Comment 58 for bug 525154

Revision history for this message
Dave Martin (dave-martin-arm) wrote : Re: mountall for /var races with rpc.statd

particularly @Scott, @Steve

Since I've now hit this bug again, I had another read over the bug thread...

Here are some thoughts... which may be substantially wrong, but hey.

There feels like a disconnect here between the true preconditions for some jobs, and the kind of preconditions specifyable for upstart jobs in general.

A fundamental problem, if I understand the situation correctly, is that we have cases where the events (things happening dynamically during boot) are not adequate to determine whether/when upstart should consider a job startable, at least at the level of the simple boolean combinations etc. that upstart currently understands.

The startability of some jobs depends on other factors (in this case, static system configuration which the administrator expects to customise --- the fstab).

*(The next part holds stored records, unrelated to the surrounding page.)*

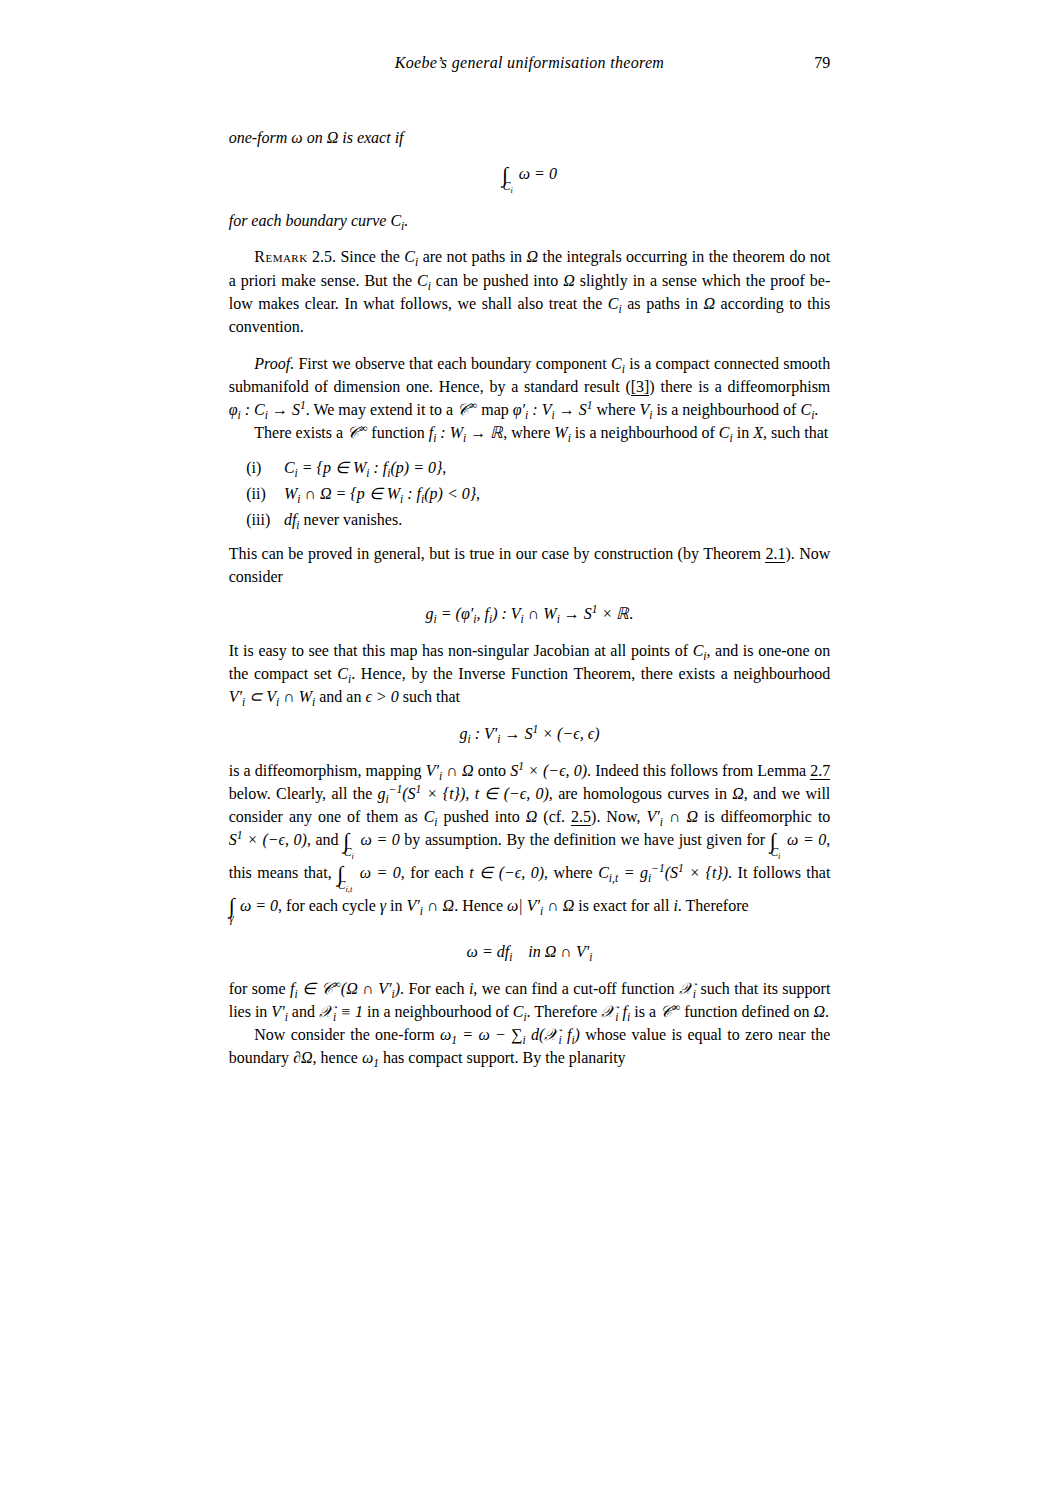Koebe’s general uniformisation theorem 79
one-form ω on Ω is exact if
∫Ci ω = 0
for each boundary curve Ci.
Remark 2.5. Since the Ci are not paths in Ω the integrals occurring in the theorem do not a priori make sense. But the Ci can be pushed into Ω slightly in a sense which the proof below makes clear. In what follows, we shall also treat the Ci as paths in Ω according to this convention.
Proof. First we observe that each boundary component Ci is a compact connected smooth submanifold of dimension one. Hence, by a standard result ([3]) there is a diffeomorphism φi : Ci → S1. We may extend it to a 𝒞∞ map φ′i : Vi → S1 where Vi is a neighbourhood of Ci.
There exists a 𝒞∞ function fi : Wi → ℝ, where Wi is a neighbourhood of Ci in X, such that
(i) Ci = {p ∈ Wi : fi(p) = 0},
(ii) Wi ∩ Ω = {p ∈ Wi : fi(p) < 0},
(iii) dfi never vanishes.
This can be proved in general, but is true in our case by construction (by Theorem 2.1). Now consider
gi = (φ′i, fi) : Vi ∩ Wi → S1 × ℝ.
It is easy to see that this map has non-singular Jacobian at all points of Ci, and is one-one on the compact set Ci. Hence, by the Inverse Function Theorem, there exists a neighbourhood V′i ⊂ Vi ∩ Wi and an ϵ > 0 such that
gi : V′i → S1 × (−ϵ, ϵ)
is a diffeomorphism, mapping V′i ∩ Ω onto S1 × (−ϵ, 0). Indeed this follows from Lemma 2.7 below. Clearly, all the gi−1(S1 × {t}), t ∈ (−ϵ, 0), are homologous curves in Ω, and we will consider any one of them as Ci pushed into Ω (cf. 2.5). Now, V′i ∩ Ω is diffeomorphic to S1 × (−ϵ, 0), and ∫Ci ω = 0 by assumption. By the definition we have just given for ∫Ci ω = 0, this means that, ∫Ci,t ω = 0, for each t ∈ (−ϵ, 0), where Ci,t = gi−1(S1 × {t}). It follows that ∫γ ω = 0, for each cycle γ in V′i ∩ Ω. Hence ω| V′i ∩ Ω is exact for all i. Therefore
ω = dfi in Ω ∩ V′i
for some fi ∈ 𝒞∞(Ω ∩ V′i). For each i, we can find a cut-off function 𝒳i such that its support lies in V′i and 𝒳i ≡ 1 in a neighbourhood of Ci. Therefore 𝒳i fi is a 𝒞∞ function defined on Ω.
Now consider the one-form ω1 = ω − ∑i d(𝒳i fi) whose value is equal to zero near the boundary ∂Ω, hence ω1 has compact support. By the planarity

If upstart is conservative and waits until _everything_ is mounted, we will fail in some cases, for example when there are NFS mounts in fstab. Alternatively, if upstart is aggressive and tries to start the statd job as soon as it is _probably_ startable, then it might fail to start, and there's not much we can do about it -- that seems to be the current behaviour.

This is a problem because upstart doesn't currently have any sensible metholodogy for retrying failed jobs. So, we either need a way to retry jobs at sensible times, or we would need a more expressive way to determine when jobs should be started.

Conservative approach
==================
The "conservative" approach would be this approximation (which seems work for me):

    start on (filesystem and (started portmap or mounting TYPE=nfs))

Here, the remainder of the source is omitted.